Tous ces gens-là n’existent pas pour Casilli. Il naturalise totalement le degré actuel de numérisation de nos existences, alors que la plupart des phénomènes, des entreprises et des boulots qu’il décrit sont très récents (souvent moins de 5 ans, toujours moins de 15 ans). Il s’indigne de l’exploitation des tâcherons du clic ou des chauffeurs-livreurs à la mode Uber, mais il ne déplore jamais les réflexes de néo-domesticité – de mise à disposition du monde et des autres – qu’encourage l’usage des smartphones et de leurs applications. Il évoque brièvement l’exploitation des travailleurs qui fabriquent le matériel électronique, mais ne fait jamais allusion au coût écologique faramineux de cette quincaillerie et du fonctionnement d’internet 5.
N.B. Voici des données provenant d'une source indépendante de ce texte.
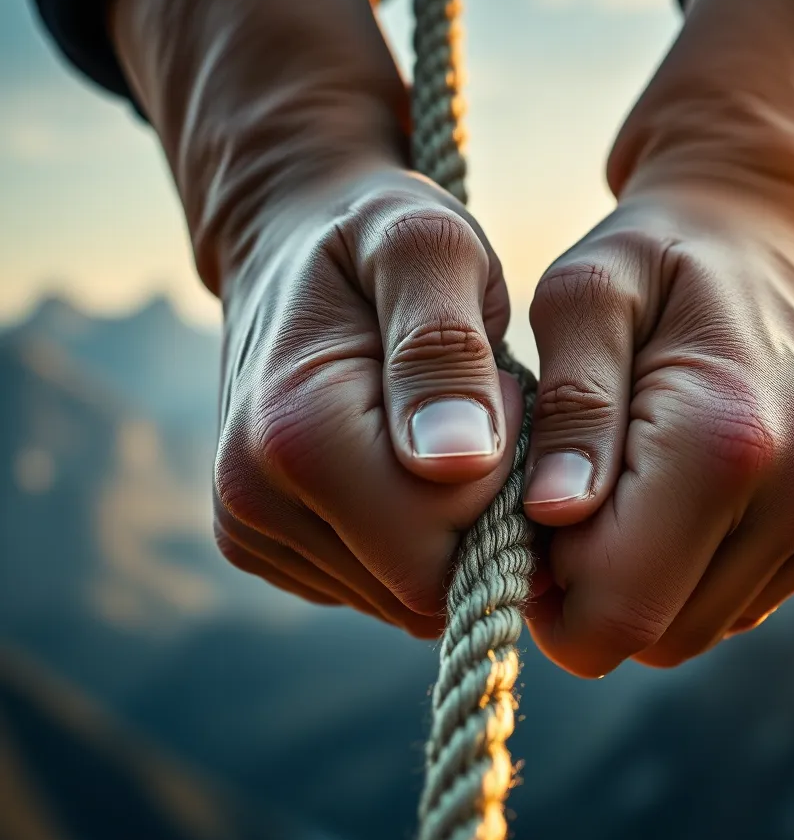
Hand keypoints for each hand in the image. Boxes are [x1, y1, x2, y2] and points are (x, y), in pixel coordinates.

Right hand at [211, 167, 519, 635]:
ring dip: (443, 527)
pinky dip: (408, 540)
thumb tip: (454, 462)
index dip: (497, 483)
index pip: (441, 549)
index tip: (489, 393)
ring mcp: (250, 530)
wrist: (292, 247)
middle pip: (421, 587)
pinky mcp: (263, 546)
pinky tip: (399, 464)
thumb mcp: (432, 250)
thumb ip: (442, 347)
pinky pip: (375, 587)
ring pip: (402, 597)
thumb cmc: (379, 242)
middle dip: (475, 513)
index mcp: (296, 431)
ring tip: (431, 433)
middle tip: (471, 416)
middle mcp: (254, 498)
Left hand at [524, 185, 793, 672]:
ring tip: (623, 489)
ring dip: (646, 584)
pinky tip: (680, 492)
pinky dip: (696, 568)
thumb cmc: (661, 253)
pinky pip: (750, 596)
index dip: (547, 593)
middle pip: (663, 635)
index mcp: (727, 435)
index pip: (618, 607)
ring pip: (706, 626)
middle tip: (564, 509)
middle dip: (593, 595)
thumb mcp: (586, 296)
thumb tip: (553, 517)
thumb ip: (570, 408)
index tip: (521, 530)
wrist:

Son propos est donc faussement impertinent. Il paraît humaniste parce qu’il souligne que le complexe cybernétique a toujours besoin d’intelligence humaine pour être mis au point, assisté, corrigé. Mais il ne critique nullement la soumission déjà avancée des humains aux ordinateurs, ni l’emprise effective des informaticiens sur nos vies, sans attendre les robots.
Matthieu Amiech, juin 2019.
Des éditions La Lenteur.
1 “Avec les robots”, éditorial du journal La Croix, 14 janvier 2017.
2 Voir Tomjo, “Au Nord de l’économie”, 2017 ; et Pièces et Main d’oeuvre, “Quel éléphant irréfutable dans le magasin de porcelaine ? (sur la gauche sociétale-libérale)”, 2014.
3 De manière générale, alors qu’il semble en discussion permanente avec les thèses anti-industrielles, il ne mentionne ni Nicholas Carr, ni Eric Sadin, ni Cédric Biagini…
4 Voir le dernier rapport du Défenseur des droits, Jacques Toubon.
5 Voir à ce sujet le dossier consacré par le journal décroissant suisse Moins ! au « numérhic », et notamment l’article liminaire de Fabrice Flipo.